The release of a landmark report Thursday in Washington on the rapid growth of Islam touched off a national debate among scholars over its claim that there now are 7 million Muslims in the United States.
No one disputes that Islam is growing nationwide. In southeast Michigan, the number of mosques has more than doubled since 1991 from 17 to 39 and several are planning to expand into new, multimillion-dollar facilities.
Islam's political influence also is expanding and the release of "The Mosque in America: A National Portrait" was sponsored by the most-active Muslim lobbying group in Washington, D.C., the Council on American-Islamic Relations.
On Thursday, Ibrahim Hooper, the council's spokesman, said that his group henceforth will tell political leaders that 7 million is a "conservative estimate" of the U.S. Muslim population.
In sharp contrast, pollster George Gallup Jr. said, "These figures they are reporting are much exaggerated."
In Albany, N.Y., Seymour Lachman, one of the nation's top researchers of religious population over the past decade, said, "The figures are inaccurate and the political agenda is irresponsible."
Based on their survey research, Gallup and Lachman said the Muslim total is likely about one-third of the council's estimate.
In recent days, two scholars connected with the report have distanced themselves from the council's number.
The head of the highly respected Hartford Institute for Religious Research in Hartford, Conn., which cosponsored part of the research, said this week that Hartford was not endorsing any claims about total adherents.

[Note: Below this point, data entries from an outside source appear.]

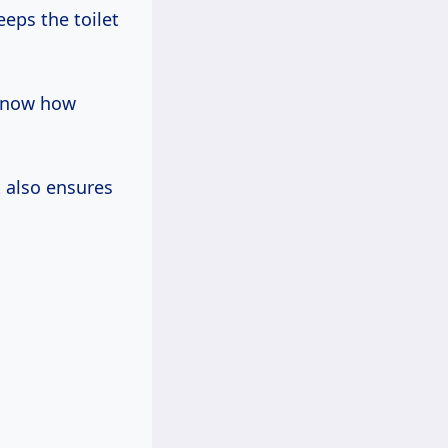
eps the toilet
know how
t also ensures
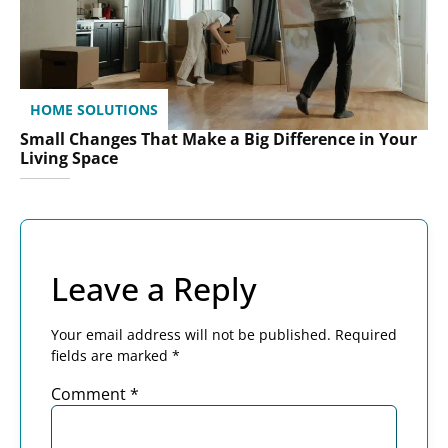
HOME SOLUTIONS
Small Changes That Make a Big Difference in Your
Living Space
Leave a Reply
Your email address will not be published.
Required
fields are marked
*
Comment
*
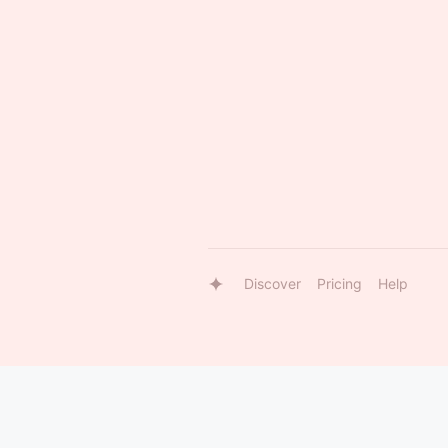
Discover
Pricing
Help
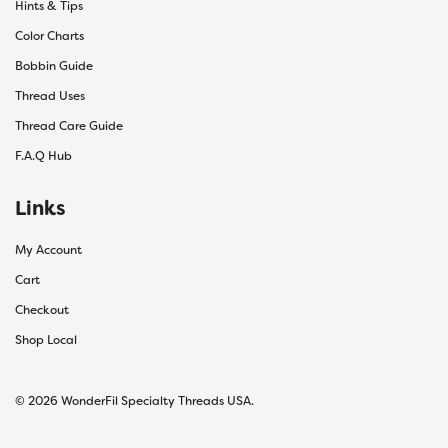
Hints & Tips
Color Charts
Bobbin Guide
Thread Uses
Thread Care Guide
F.A.Q Hub
Links
My Account
Cart
Checkout
Shop Local
© 2026 WonderFil Specialty Threads USA.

The Muslim research was part of a much-broader survey on religious life in America -- a survey that was never designed to calculate membership totals, said Hartford director David Roozen. "There was nothing in the survey or in any of our group discussions about extrapolating total numbers."
Even as the report was being released, one of its coauthors -- Georgetown University sociologist of religion Paul Perl -- said he was more comfortable with an estimate of 2 million followers.

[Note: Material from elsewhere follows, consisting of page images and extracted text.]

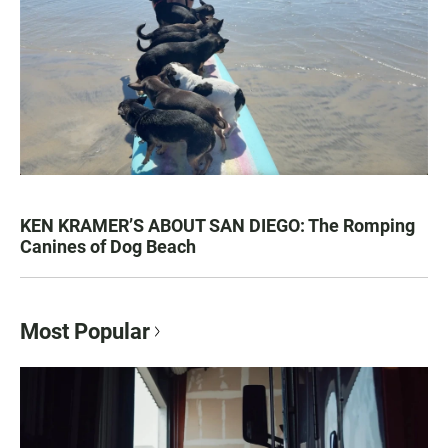
KEN KRAMER’S ABOUT SAN DIEGO: The Romping
Canines of Dog Beach
Most Popular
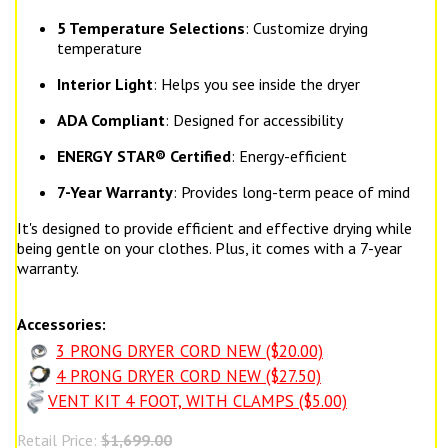
5 Temperature Selections
: Customize drying
temperature
Interior Light
: Helps you see inside the dryer
ADA Compliant
: Designed for accessibility
ENERGY STAR® Certified
: Energy-efficient
7-Year Warranty
: Provides long-term peace of mind
It's designed to provide efficient and effective drying while
being gentle on your clothes. Plus, it comes with a 7-year
warranty.
Accessories:
3 PRONG DRYER CORD NEW ($20.00)
4 PRONG DRYER CORD NEW ($27.50)
VENT KIT 4 FOOT, WITH CLAMPS ($5.00)
Retail Price:
$1,699.00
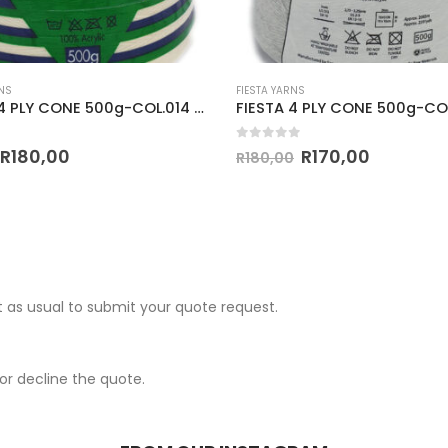
NS
FIESTA YARNS
MIRAGE 4 PLY CONE 500g-COL.014 PARCHMENT
 5
0
out of 5
R
180,00
R
170,00
R
180,00
 as usual to submit your quote request.
r decline the quote.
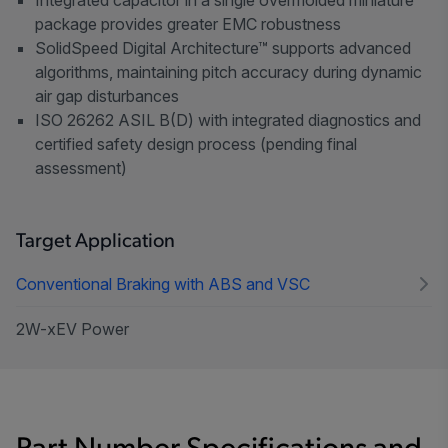
package provides greater EMC robustness
SolidSpeed Digital Architecture™ supports advanced
algorithms, maintaining pitch accuracy during dynamic
air gap disturbances
ISO 26262 ASIL B(D) with integrated diagnostics and
certified safety design process (pending final
assessment)
Target Application
Conventional Braking with ABS and VSC
2W-xEV Power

By late Thursday afternoon, the controversy led Hooper to declare flatly that the council believes most non-Muslim scholars are wrong about Islam's size.
"This gets irritating after a while. They don't know how to access the American Muslim community. We know how to reach American Muslims," Hooper said. "We talked to real live Muslims and asked them how many Muslims are out there. I am perfectly settled in my heart that we are accurate. Bottom line: Our numbers are better than their numbers."

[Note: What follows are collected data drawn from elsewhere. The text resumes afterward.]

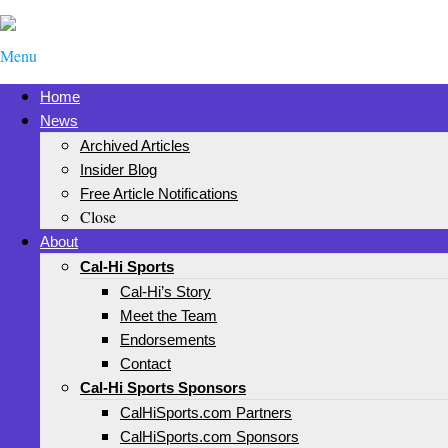
Menu
Home
News
Archived Articles
Insider Blog
Free Article Notifications
Close
About
Cal-Hi Sports
Cal-Hi’s Story
Meet the Team
Endorsements
Contact
Cal-Hi Sports Sponsors
CalHiSports.com Partners
CalHiSports.com Sponsors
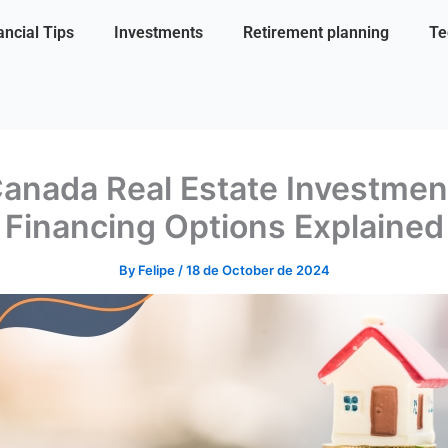
ancial Tips
Investments
Retirement planning
Te
anada Real Estate Investmen
Financing Options Explained
By
Felipe
/
18 de October de 2024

The conflict put at least some Detroit-area Muslim leaders in the awkward position of defending the report even though their own numbers seem to dispute parts of it.
"I'm very comfortable with the number they gave," said Imam Mohammad Ali Elahi of the Islamic House of Wisdom in Dearborn Heights.
A major difficulty in estimating the size of Islam is that many Muslims are not active in mosques, said Imam Dawud Alim of Masjid Wali Muhammad in Detroit. "There is a larger inactive membership than an active membership, in this city anyway."
However, the new report's estimates of average mosque participation appeared larger than typical attendance numbers in Detroit mosques.
The report claims an average of 1,625 Muslims are associated with each mosque and an average of 292 people attend the Friday services that are the high point of the Muslim week.
In metro Detroit, a few mosques exceed the average, but some of the largest mosques report no more than 200 people at Friday services.
The size of the U.S. Muslim population has been a perennial puzzle. Unlike Christianity, Islam has not had an organized system of counting members. For years, national Muslim groups have declined to conduct a detailed census.
For the report, Muslim researchers interviewed spokespersons from 416 of the 1,209 mosques in the United States.
Most of the more than 160 questions in the survey were about congregational life, service projects, political involvement and views on American culture. One question asked for a broad estimate of how many people "are associated in any way" with the mosque, including children and people who might show up once a year.
The answer to that question was used to calculate a broad estimate of 2 million Muslims at least loosely connected with mosques. Then, the report's chief author, Ihsan Bagby, a member of the council's board, tripled that number to account for Muslims who have no contact with mosques.
"It's a guesstimate," Bagby said about his decision to triple the number. "The number sounds reasonable to me, but we do need more studies to finally pin down these numbers."